What are trusts and how do they work in an estate plan?

On Behalf of | Sep 7, 2025 | Trusts |

All adults should take the time to create an estate plan, but it’s not something that most want to do. Getting it together means making decisions about things like your assets and who you want them to go to when you pass away. There are two primary options for doing this when you’re creating your estate plan—your will or trusts.

Some people place assets in their will because they don’t think anyone will contest it, and that it’s the easiest option. The truth is that using the will to direct asset distribution after your death might not be the best idea.

Categories of trusts

A trust is a legal tool that can hold access for you while you’re living. Once you die, the contents of the trust are distributed in accordance with your wishes. All trusts are classified as either revocable or irrevocable. Those categories are based on what type of control you have over the contents of the trust and the trust itself once it’s created and funded. 
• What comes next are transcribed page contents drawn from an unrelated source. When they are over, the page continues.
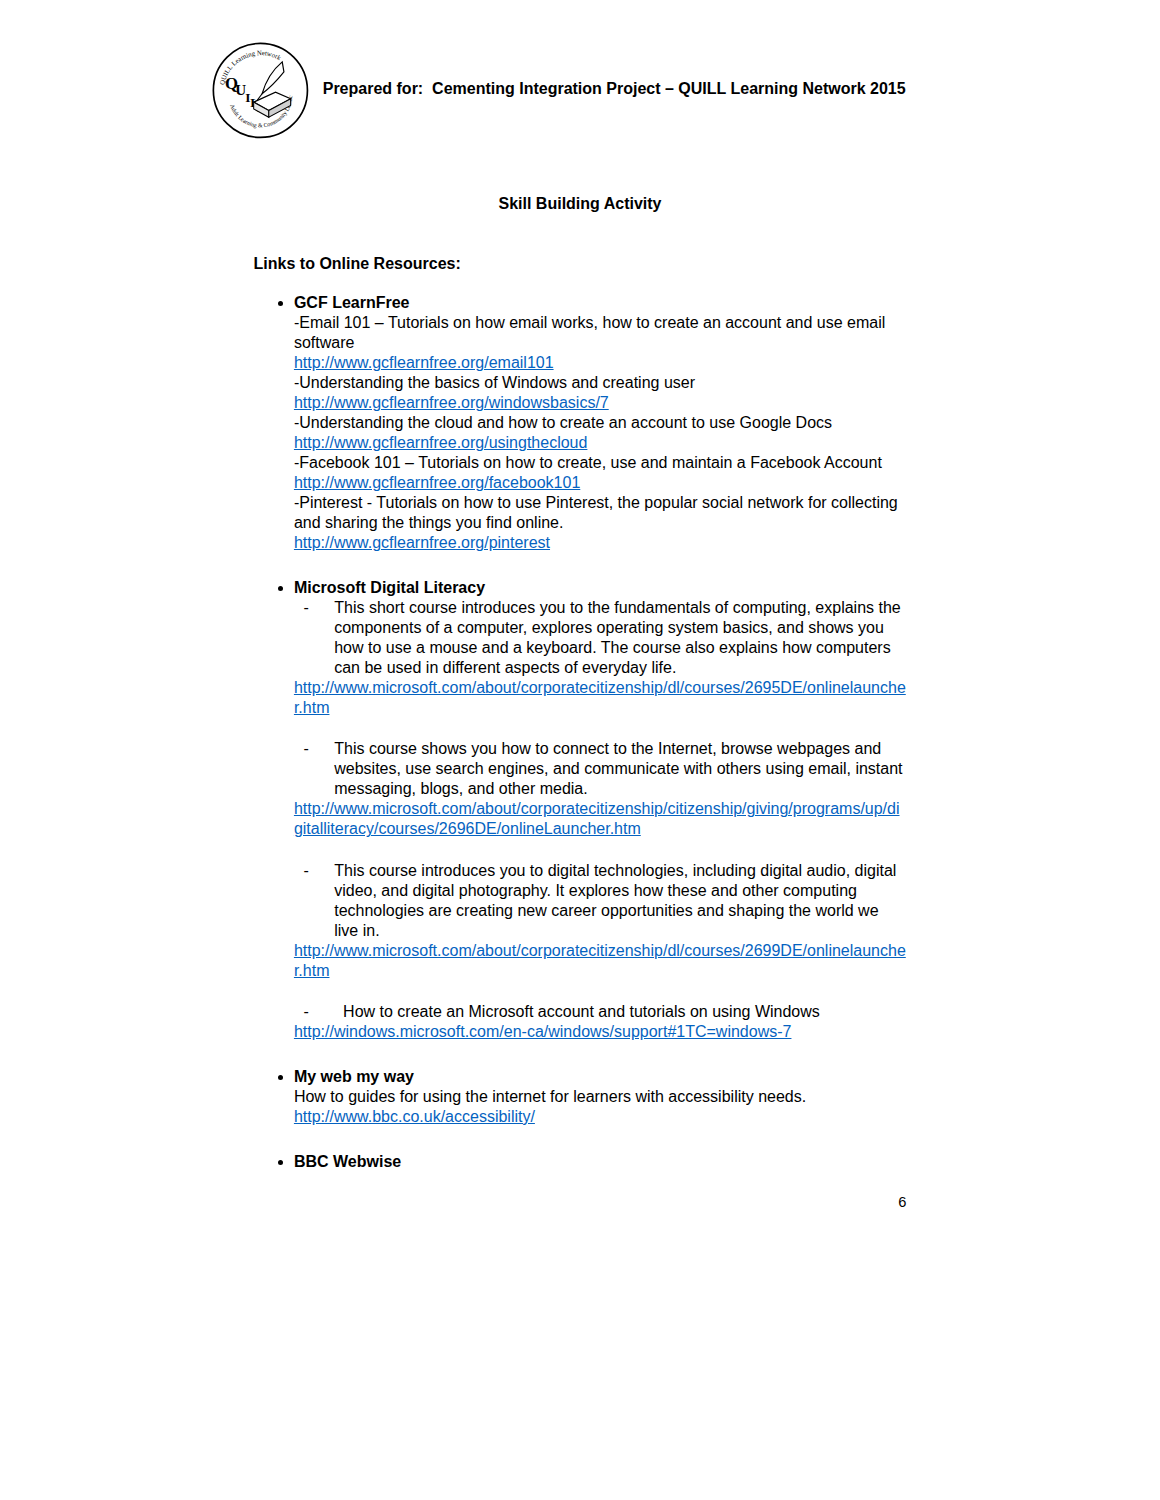QUILL Learning Network Adult Learning & Community Literacy Q U I L L
Prepared for: Cementing Integration Project – QUILL Learning Network 2015
Skill Building Activity
Links to Online Resources:
GCF LearnFree
-Email 101 – Tutorials on how email works, how to create an account and use email software
http://www.gcflearnfree.org/email101
-Understanding the basics of Windows and creating user
http://www.gcflearnfree.org/windowsbasics/7
-Understanding the cloud and how to create an account to use Google Docs
http://www.gcflearnfree.org/usingthecloud
-Facebook 101 – Tutorials on how to create, use and maintain a Facebook Account
http://www.gcflearnfree.org/facebook101
-Pinterest - Tutorials on how to use Pinterest, the popular social network for collecting and sharing the things you find online.
http://www.gcflearnfree.org/pinterest
Microsoft Digital Literacy
This short course introduces you to the fundamentals of computing, explains the components of a computer, explores operating system basics, and shows you how to use a mouse and a keyboard. The course also explains how computers can be used in different aspects of everyday life.
http://www.microsoft.com/about/corporatecitizenship/dl/courses/2695DE/onlinelauncher.htm
This course shows you how to connect to the Internet, browse webpages and websites, use search engines, and communicate with others using email, instant messaging, blogs, and other media.
http://www.microsoft.com/about/corporatecitizenship/citizenship/giving/programs/up/digitalliteracy/courses/2696DE/onlineLauncher.htm
This course introduces you to digital technologies, including digital audio, digital video, and digital photography. It explores how these and other computing technologies are creating new career opportunities and shaping the world we live in.
http://www.microsoft.com/about/corporatecitizenship/dl/courses/2699DE/onlinelauncher.htm
How to create an Microsoft account and tutorials on using Windows
http://windows.microsoft.com/en-ca/windows/support#1TC=windows-7
My web my way
How to guides for using the internet for learners with accessibility needs.
http://www.bbc.co.uk/accessibility/
BBC Webwise
6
You can change the terms or cancel a revocable trust. You maintain control over the contents throughout your life. An irrevocable trust is different. Once you create an irrevocable trust, you can’t change the terms or cancel it unless you get permission from the beneficiaries or the jurisdictional court. 

Revocable and irrevocable trusts can all bypass the probate process. This helps to ensure that your loved ones get their inheritance in a faster and more private manner. A will has to go through the probate process, so the instructions in it become part of the public record.

Using trusts as part of your estate plan can help to ensure that your beneficiaries receive the assets as you intend. This is only one part of the plan, so it may be beneficial to work with someone who can assist you with getting everything set up in a legally enforceable manner.